= Beginning of Section =

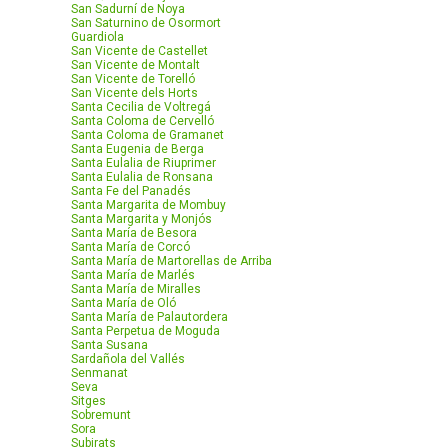
San Sadurní de Noya
San Saturnino de Osormort
Guardiola
San Vicente de Castellet
San Vicente de Montalt
San Vicente de Torelló
San Vicente dels Horts
Santa Cecilia de Voltregá
Santa Coloma de Cervelló
Santa Coloma de Gramanet
Santa Eugenia de Berga
Santa Eulalia de Riuprimer
Santa Eulalia de Ronsana
Santa Fe del Panadés
Santa Margarita de Mombuy
Santa Margarita y Monjós
Santa María de Besora
Santa María de Corcó
Santa María de Martorellas de Arriba
Santa María de Marlés
Santa María de Miralles
Santa María de Oló
Santa María de Palautordera
Santa Perpetua de Moguda
Santa Susana
Sardañola del Vallés
Senmanat
Seva
Sitges
Sobremunt
Sora
Subirats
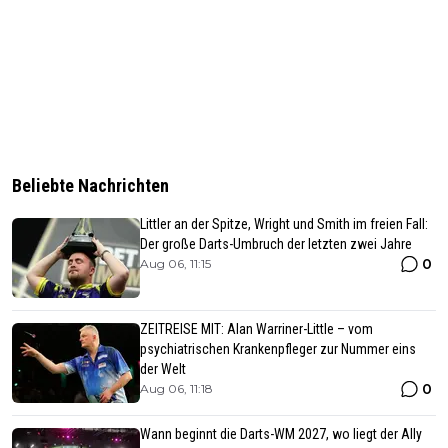
Beliebte Nachrichten
Littler an der Spitze, Wright und Smith im freien Fall:
Der große Darts-Umbruch der letzten zwei Jahre
0
Aug 06, 11:15
ZEITREISE MIT: Alan Warriner-Little – vom
psychiatrischen Krankenpfleger zur Nummer eins
der Welt
0
Aug 06, 11:18
Wann beginnt die Darts-WM 2027, wo liegt der Ally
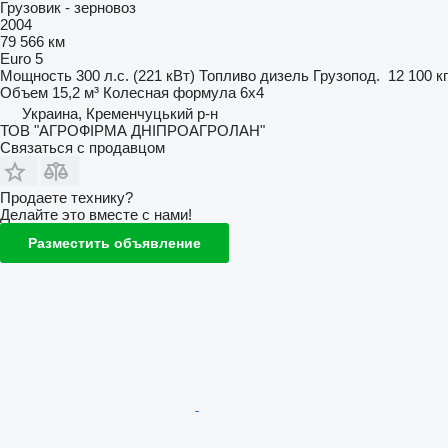
Грузовик - зерновоз
2004
79 566 км
Euro 5
Мощность
300 л.с. (221 кВт)
Топливо
дизель
Грузопод.
12 100 кг
Объем
15,2 м³
Колесная формула
6x4
Украина, Кременчуцький р-н
ТОВ "АГРОФІРМА ДНІПРОАГРОЛАН"
Связаться с продавцом
Продаете технику?
Делайте это вместе с нами!
Разместить объявление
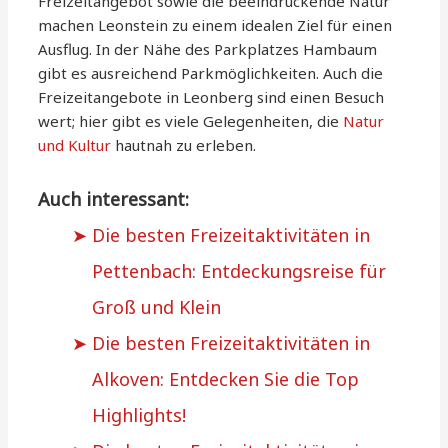
Freizeitangebot sowie die beeindruckende Natur
machen Leonstein zu einem idealen Ziel für einen
Ausflug. In der Nähe des Parkplatzes Hambaum
gibt es ausreichend Parkmöglichkeiten. Auch die
Freizeitangebote in Leonberg sind einen Besuch
wert; hier gibt es viele Gelegenheiten, die
Natur
und Kultur
hautnah zu erleben.
Auch interessant:
Die besten Freizeitaktivitäten in
Pettenbach: Entdeckungsreise für
Groß und Klein
Die besten Freizeitaktivitäten in
Alkoven: Entdecken Sie die Top
Highlights!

= End of Section =

Please echo the data from the line containing "Beliebte Nachrichten" through the line containing "Aug 06, 11:18", reproducing each line exactly.

Beliebte Nachrichten
Littler an der Spitze, Wright und Smith im freien Fall:
Der große Darts-Umbruch der letzten zwei Jahre
0
Aug 06, 11:15
ZEITREISE MIT: Alan Warriner-Little – vom
psychiatrischen Krankenpfleger zur Nummer eins
der Welt
0
Aug 06, 11:18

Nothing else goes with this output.